Auteur du très beau Là-bas, août est un mois d’automne (chroniqué dans Allez savoir! 69, mai 2018), l’écrivain Bruno Pellegrino est chercheur au Centre des littératures en Suisse romande. Avec son roman le plus récent, Dans la ville provisoire, il observe à nouveau la manière dont le temps efface les choses, mais avec douceur, et sans tristesse. Toutefois, l’approche d’un désastre inévitable apparaît par touches, avec la mention d’un article sur la disparition des glaciers, ou cette phrase: «Était-ce la ligne argentée d’une vague immense qu’elle croyait voir se dessiner au large?».

Lire ce bref roman deux fois de suite permet d’apprécier la finesse de l’écriture de Bruno Pellegrino et de découvrir les petites surprises nichées dans les paragraphes. / DS

Dans la ville provisoire. Par Bruno Pellegrino. Zoé (2021), 125 p.

Des exilés , déshumanisés 

En 2019, 1283 personnes ont péri en Méditerranée alors qu’elles cherchaient à rejoindre l’Europe. Cette mer, lien historique entre les peuples, s’est transformée en un véritable cimetière, commente Roger Martelli, auteur de l’un des 12 textes qui constituent cet ouvrage sur les migrations forcées, coordonné par Claude Calame, helléniste, anthropologue et professeur honoraire à l’Université de Lausanne, et par Alain Fabart. 

Le livre retrace les causes et enjeux des exils forcés et s’attache à déconstruire certains fantasmes, tels que la supposée menace d’ « invasion » des pays riches alors que la plupart des migrants se rendent dans les pays voisins ou dans des pays plus au sud. Le lecteur se plonge dans les mécanismes qui déshumanisent et excluent ces déracinés tout au long de leur parcours migratoire. L’ouvrage n’oublie pas le sujet des réfugiés climatiques, rappelant que justice environnementale doit rimer avec justice sociale. / NM

Migrations forcées, discriminations et exclusions. Coordonné par Claude Calame et Alain Fabart. Éditions du Croquant (2020), 229 p.

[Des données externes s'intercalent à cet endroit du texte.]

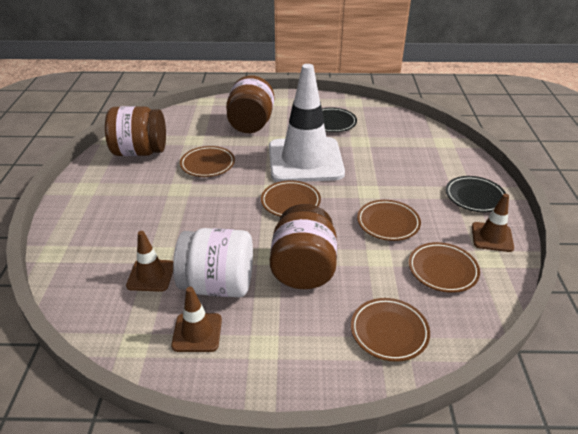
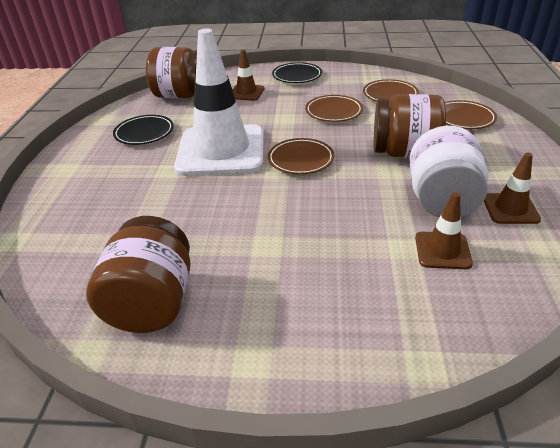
camera: 85 degrees left, 0 degrees up
(207, 164) = (211, 224): brown plate -> none
(251, 124) = (117, 191): brown jar -> brown jar (181, 95)
(492, 237) = (348, 75): brown traffic cone -> brown traffic cone (246, 93)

La République helvétique sort de l’ombre

Fin 1797, des notables suisses acquis aux idées révolutionnaires, menés notamment par Frédéric-César de La Harpe, appellent le Directoire à l’aide afin de chasser les Bernois du territoire vaudois. À la suite de l’intervention militaire française, début 1798, une République helvétique voit le jour. Sa Constitution «proclame la liberté et l’égalité de tous les citoyens et l’abolition des privilèges aristocratiques».

Ce régime a duré presque cinq ans, une période instable jalonnée de quatre coups d’État, ternie par les exactions et pillages commis par les troupes d’occupation. Pour parfaire le tableau, il faut encore mentionner l’envahissement d’une partie du territoire par l’Autriche, et une menace de sécession alémanique.

Un peu oubliée car peut-être vaguement honteuse, cette période est détaillée ici par la professeure honoraire Biancamaria Fontana, sous la forme d’un ouvrage très accessible. Cette lecture s’avère utile pour mieux comprendre le chemin parcouru vers la Suisse de 1848, et au-delà, celle d’aujourd’hui. / DS

La République helvétique. Laboratoire de la Suisse moderne. Par Biancamaria Fontana. PPUR. Savoir suisse (2020), 155 p.